Jobs:
**1.** Return the lazy broadcasting excerpt between "47.047 ns (1" and "15.030 ns (0 allocations: 0 bytes)", inclusive.
**2.** In the excerpt on lazy broadcasting in Julia, what is @~ said to be typically faster than?
**3.** Continue the excerpt on lazy broadcasting in Julia from its final sentence onward.

Excerpt provided:

%%

Broadcasting lazily with @~ also allows for splitting operations, as shown below.

x = rand(100) ; y = rand(100)

function foo(x,y) 
    term1(a)  = 2 * a + 1
    term2(b)  = 3 * b - 1
    temp(a,b) = term1(a) * term2(b)

    sum(temp.(x,y))   
end
Output in REPL
julia>
@btime foo($x,$y)
  47.047 ns (1 allocation: 896 bytes)
x = rand(100) ; y = rand(100)

function foo(x,y) 
    term1(a)  = 2 * a + 1
    term2(b)  = 3 * b - 1
    temp(a,b) = term1(a) * term2(b)
    
    sum(@~ temp.(x,y))
end
Output in REPL
julia>
@btime foo($x,$y)
  15.030 ns (0 allocations: 0 bytes)
x = rand(100) ; y = rand(100)

function foo(x,y) 
    term1     = @~ @. 2 * x + 1
    term2     = @~ @. 3 * y - 1
    temp      = @~ @. term1 * term2
    
    sum(temp)
end
Output in REPL
julia>
@btime foo($x,$y)
  16.132 ns (0 allocations: 0 bytes)

Remark
An additional advantage of @~ is that it implements some optimizations for broadcasted operations when possible. As a result, @~ is typically faster than a lazy map, despite that both don't allocate memory. This performance benefit can be appreciated in the following comparison.

%%

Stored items

%%

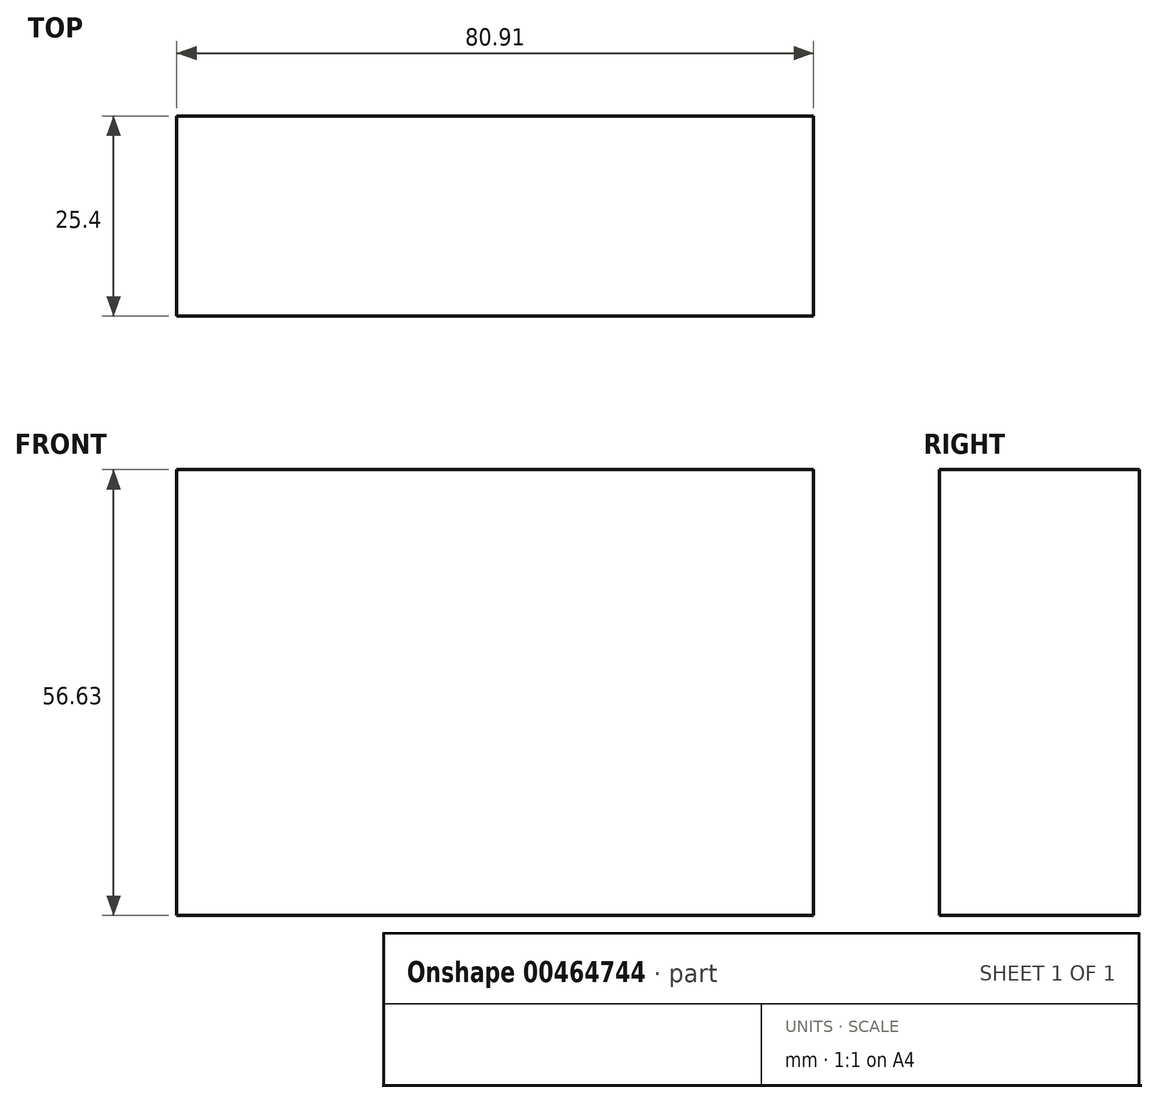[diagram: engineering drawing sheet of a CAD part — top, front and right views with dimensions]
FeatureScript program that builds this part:
annotation { "Feature Type Name" : "Feature", "Feature Type Description" : "" }
export const myFeature = defineFeature(function(context is Context, id is Id, definition is map)
    precondition{}
    {
        {
            var Q0;
            Q0=qCreatedBy(makeId("Front.planeOp"),FACE);
            var sketch = newSketch(context, id + "F0", { "sketchPlane" : qUnion([Q0])});
            skLineSegment(sketch, "E0.bottom", {"start": v(44.4, -27.6) * mm, "end": v(-36.51, -27.6) * mm});
            skLineSegment(sketch, "E0.top", {"start": v(44.4, 29.04) * mm, "end": v(-36.51, 29.04) * mm});
            skLineSegment(sketch, "E0.left", {"start": v(44.4, -27.6) * mm, "end": v(44.4, 29.04) * mm});
            skLineSegment(sketch, "E0.right", {"start": v(-36.51, -27.6) * mm, "end": v(-36.51, 29.04) * mm});
            skSolve(sketch);
        }
        {
            var Q0;
            Q0=makeQuery(id+"F0.imprint","IMPRINT",FACE,{"disambiguationData":[TD([[makeQuery(id+"F0.imprint","IMPRINT",EDGE,{"derivedFrom":sQuery(id+"F0.wireOp",EDGE,"E0.bottom")}),-1.0]])]});
            extrude(context, id + "F1", {"entities" : qUnion([Q0]), "depth" : 25.4 * mm});
        }
    });
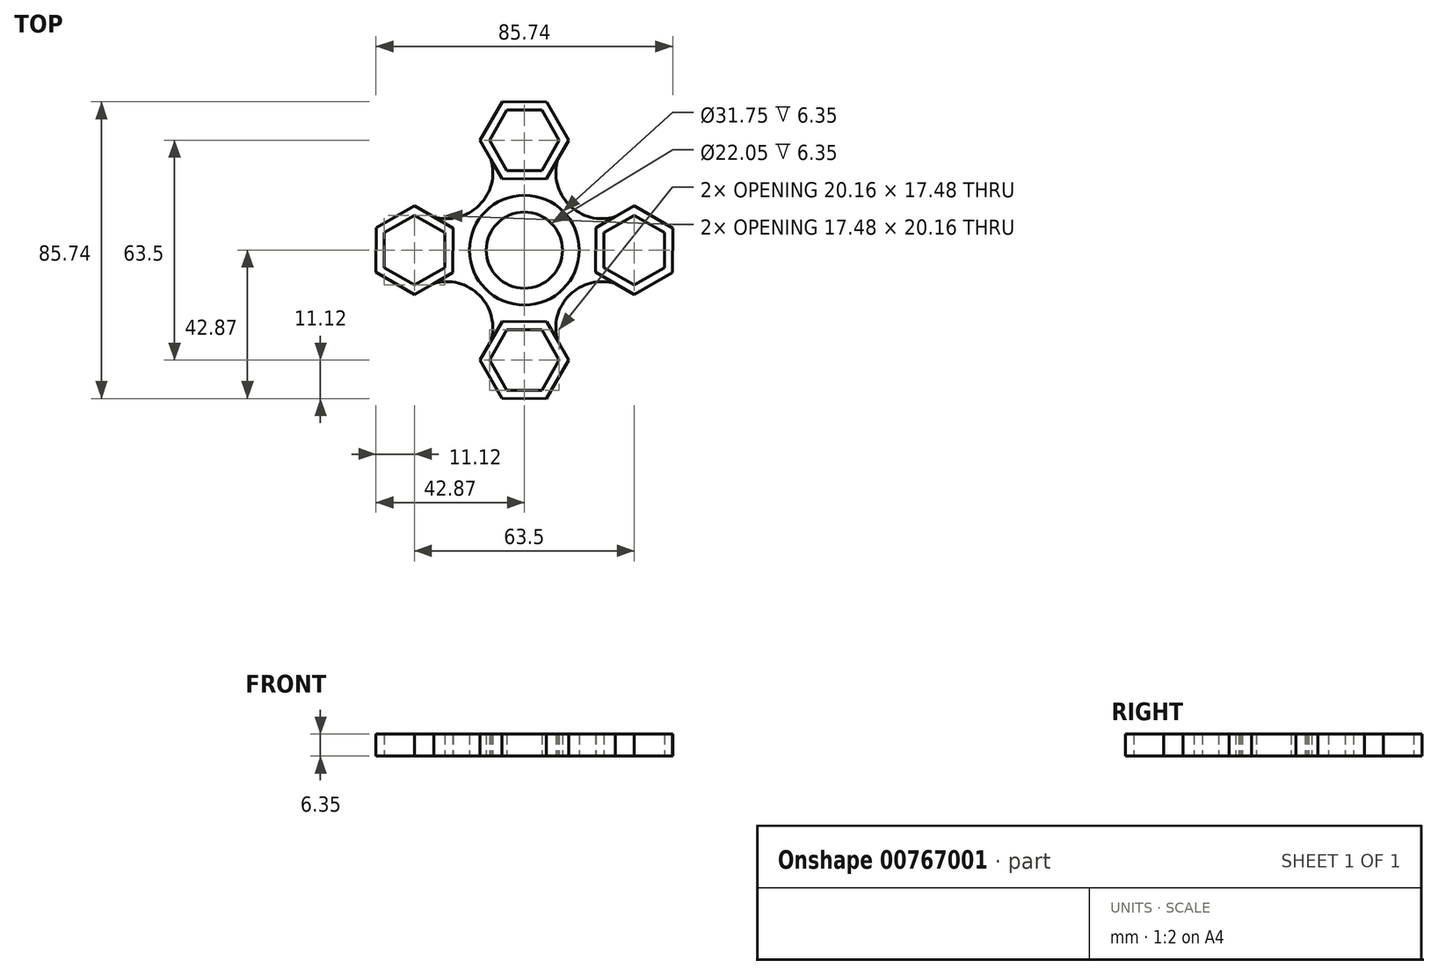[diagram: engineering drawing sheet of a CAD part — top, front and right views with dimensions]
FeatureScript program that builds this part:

%%

The responses:
**1.**
47.047 ns (1 allocation: 896 bytes)
x = rand(100) ; y = rand(100)

function foo(x,y) 
    term1(a)  = 2 * a + 1
    term2(b)  = 3 * b - 1
    temp(a,b) = term1(a) * term2(b)
    
    sum(@~ temp.(x,y))
end
Output in REPL
julia>
@btime foo($x,$y)
  15.030 ns (0 allocations: 0 bytes)

**2.** A lazy map.

**3.**
x = rand(100) ; y = rand(100)

function foo(x,y) 
    term1(a)  = 2 * a + 1
    term2(b)  = 3 * b - 1
    temp(a,b) = term1(a) * term2(b)
    
    sum(@~ temp.(x,y))
end
Output in REPL
julia>
@btime foo($x,$y)
  15.030 ns (0 allocations: 0 bytes)
x = rand(100) ; y = rand(100)

function foo(x,y) 
    term1(a)  = 2 * a + 1
    term2(b)  = 3 * b - 1
    temp(a,b) = term1(a) * term2(b)
    
    sum(Iterators.map(temp, x,y))
end
Output in REPL
julia>
@btime foo($x,$y)
  41.171 ns (0 allocations: 0 bytes)